No texto sobre o projeto dos ciclomotores, quem é a presidente da Transitar? Responda, por favor, apenas com o nome.

### Trecho:
>>>
Projeto é apresentado com pompa e pressa na Câmara; discurso é de segurança, mas cidade já virou pista livre há tempos
Foto: Divulgação/CMC

Na manhã desta segunda-feira (27), minutos antes da sessão ordinária, aquele clássico horário em que decisões importantes aparecem quase como “prévia do que vem por aí”, o prefeito Renato Silva (PL) fez o protocolo simbólico do projeto que pretende colocar ordem no trânsito dos ciclomotores, bicicletas elétricas e demais veículos autopropelidos.

A cena teve direito a coletiva na antessala do plenário, autoridades alinhadas e vereadores em peso — porque, aparentemente, nada une mais do que um tema que já está desorganizado há meses. Ao lado do prefeito, o chefe da Casa Civil, Carlos Xavier, e a presidente da Transitar, Laura Rossi Leite, reforçaram o tom institucional: agora vai.
<<<
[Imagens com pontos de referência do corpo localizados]
>>>
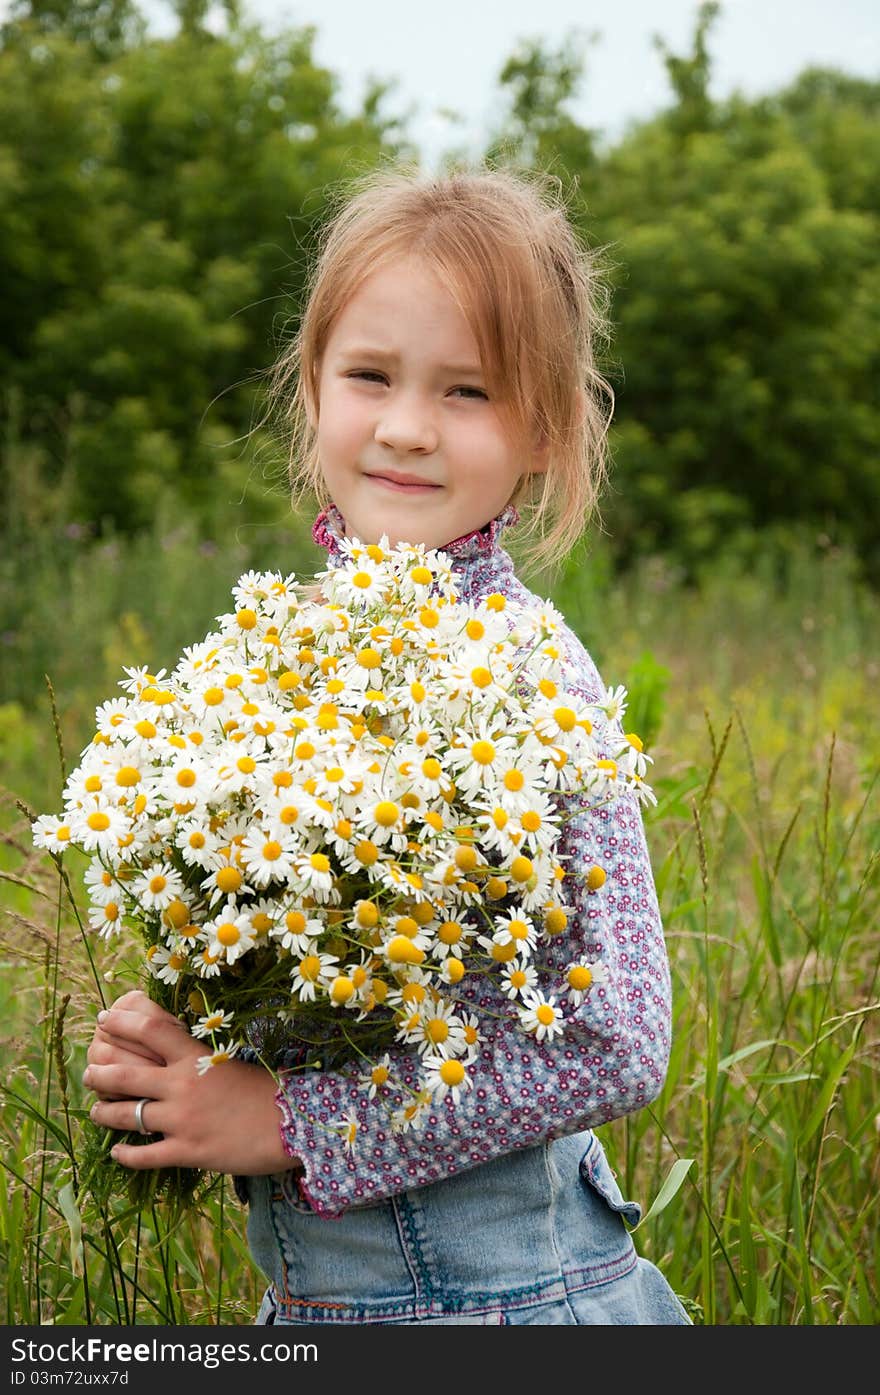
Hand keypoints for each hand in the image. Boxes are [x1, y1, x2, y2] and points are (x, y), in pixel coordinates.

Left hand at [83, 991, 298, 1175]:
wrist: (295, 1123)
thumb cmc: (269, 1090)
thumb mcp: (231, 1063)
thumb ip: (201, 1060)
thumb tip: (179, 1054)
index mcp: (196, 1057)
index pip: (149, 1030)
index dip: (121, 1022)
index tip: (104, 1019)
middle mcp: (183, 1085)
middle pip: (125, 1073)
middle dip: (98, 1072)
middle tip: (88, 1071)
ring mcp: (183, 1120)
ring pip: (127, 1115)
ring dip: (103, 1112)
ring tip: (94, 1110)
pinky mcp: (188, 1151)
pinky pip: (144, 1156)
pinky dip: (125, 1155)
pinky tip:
<<<
>>>
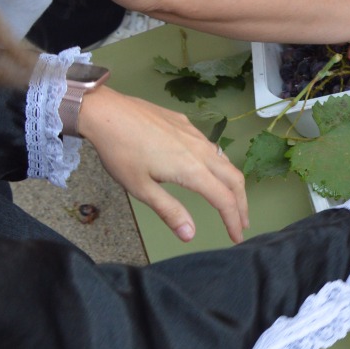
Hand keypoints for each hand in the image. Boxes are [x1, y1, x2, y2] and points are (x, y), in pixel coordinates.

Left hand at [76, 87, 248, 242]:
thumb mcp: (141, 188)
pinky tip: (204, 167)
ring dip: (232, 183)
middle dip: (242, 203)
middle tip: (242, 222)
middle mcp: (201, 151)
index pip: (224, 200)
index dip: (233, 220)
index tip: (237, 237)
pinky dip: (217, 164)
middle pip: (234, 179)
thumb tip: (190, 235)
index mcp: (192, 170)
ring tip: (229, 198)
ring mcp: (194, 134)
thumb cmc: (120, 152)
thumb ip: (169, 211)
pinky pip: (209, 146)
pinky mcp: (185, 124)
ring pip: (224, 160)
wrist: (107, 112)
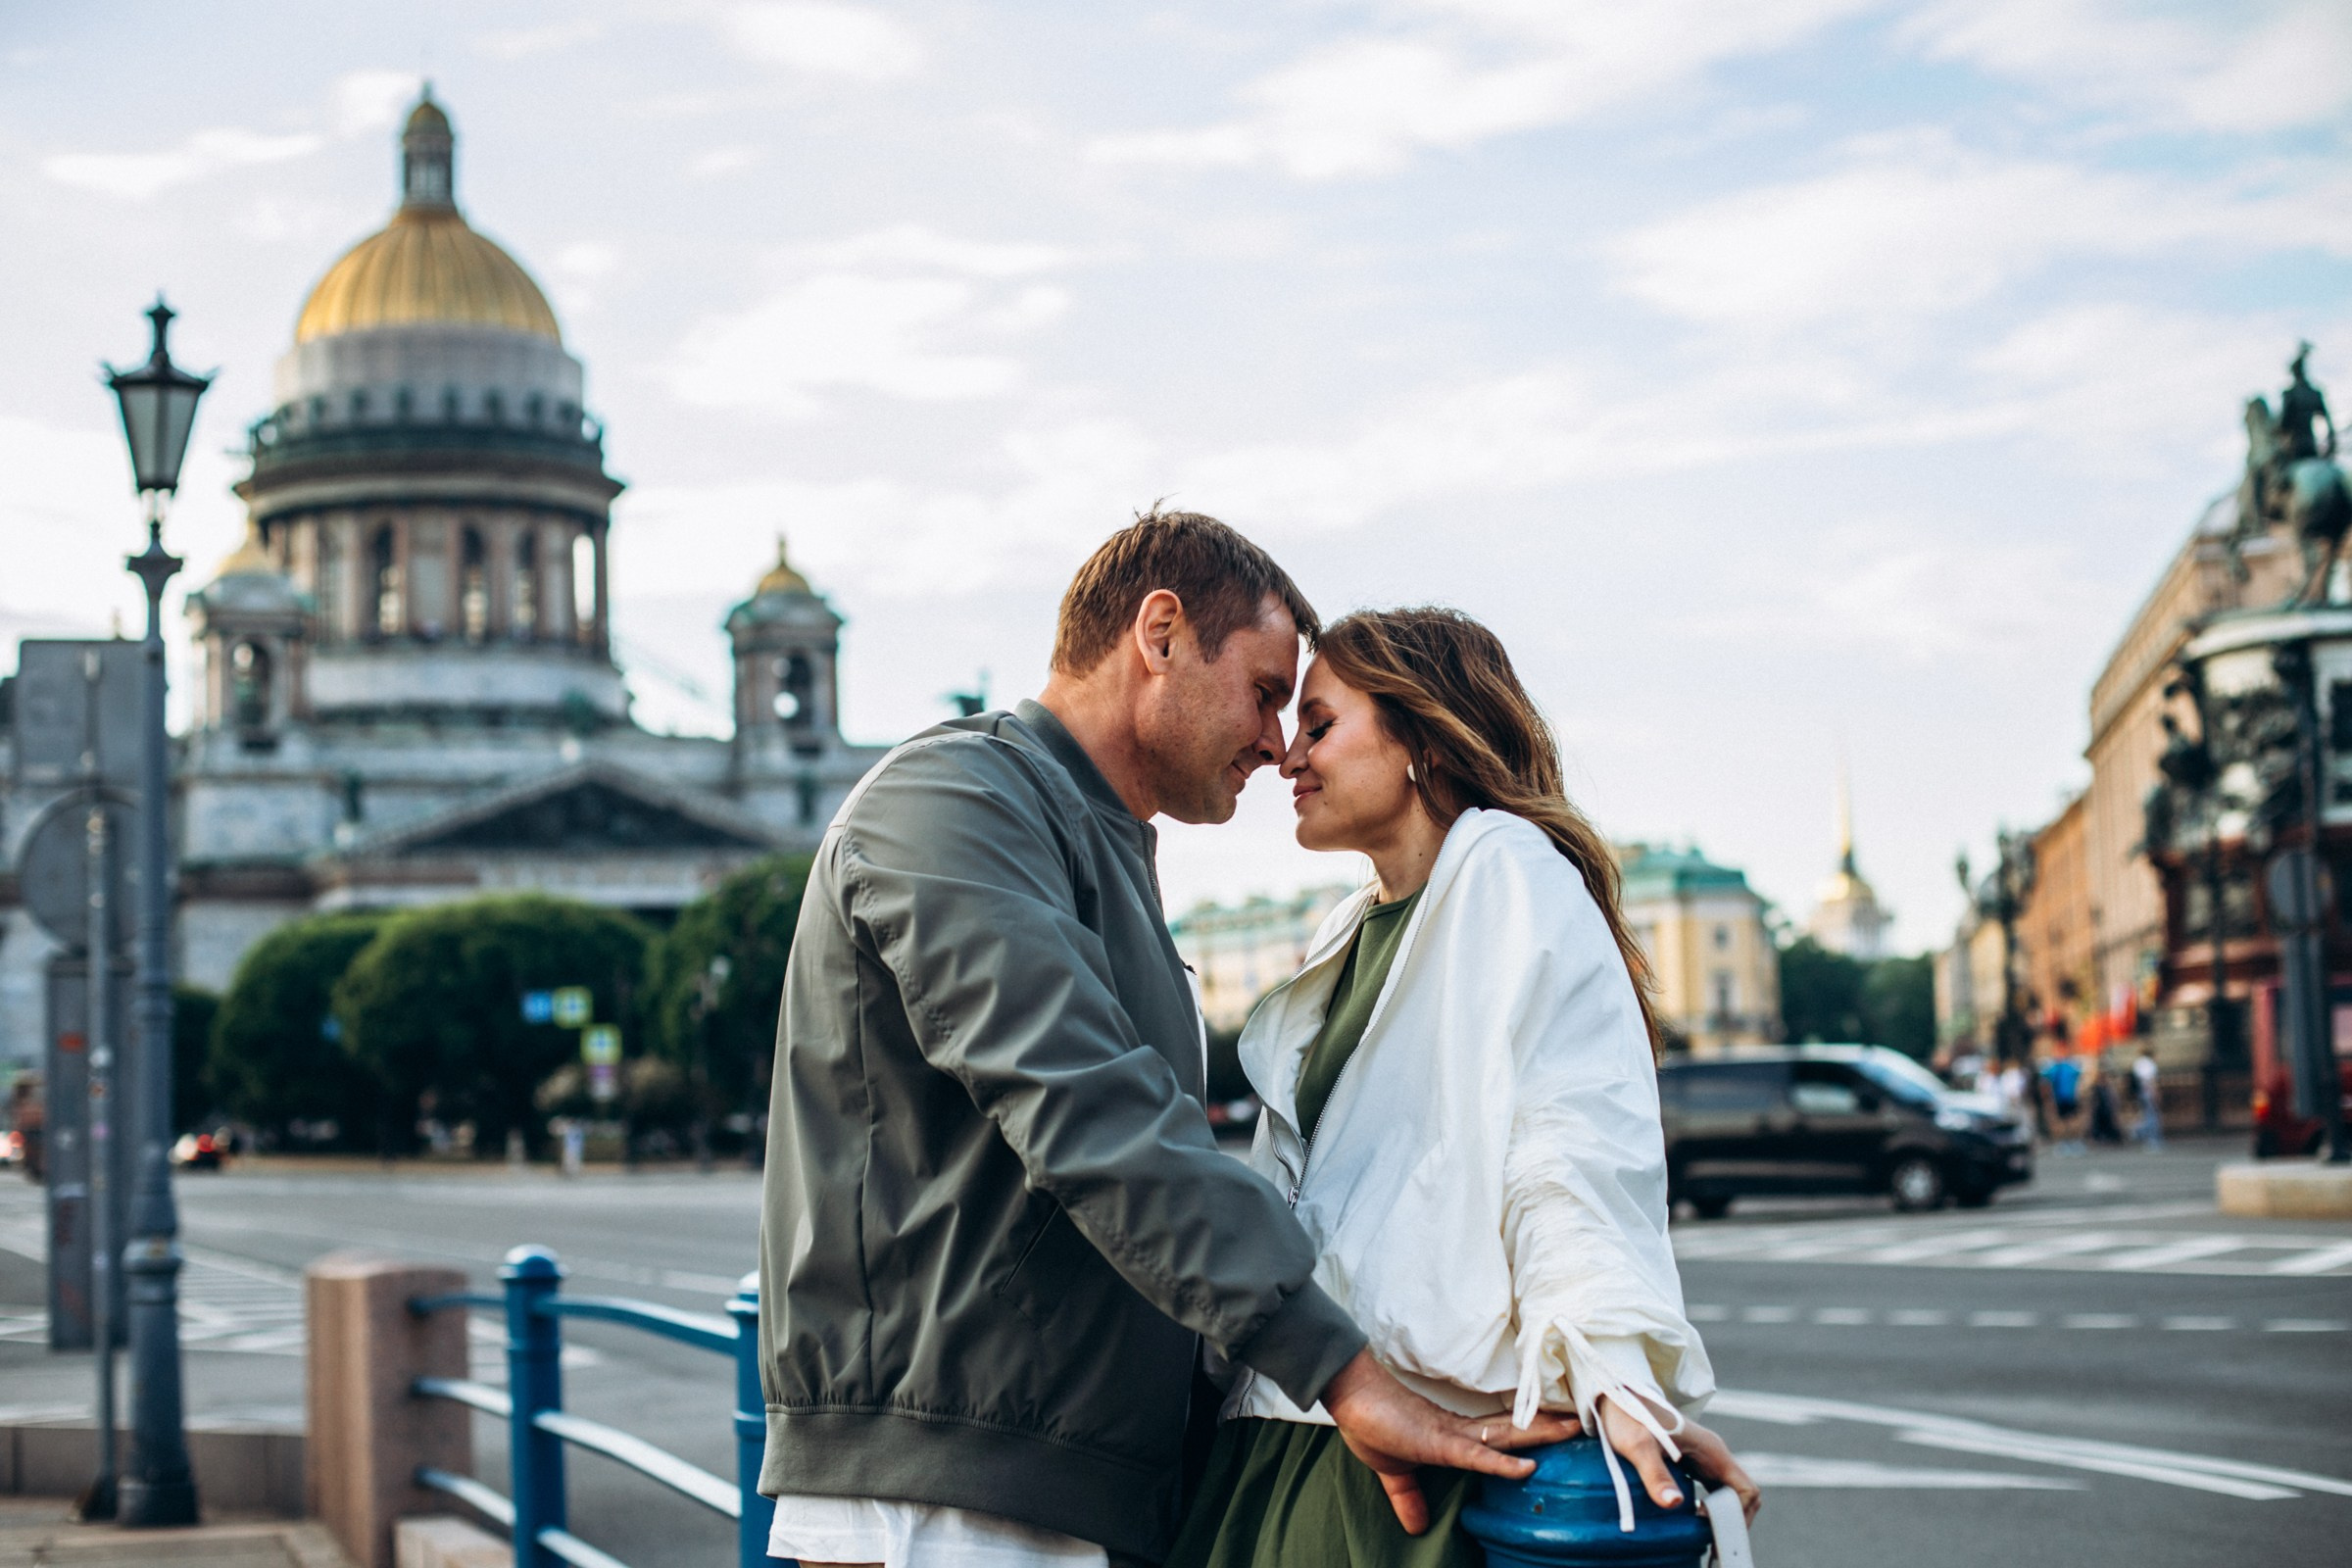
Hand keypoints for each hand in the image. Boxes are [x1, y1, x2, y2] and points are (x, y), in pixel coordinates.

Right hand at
<<<
### Resposta da tarefa:
Laura Rossi Leite.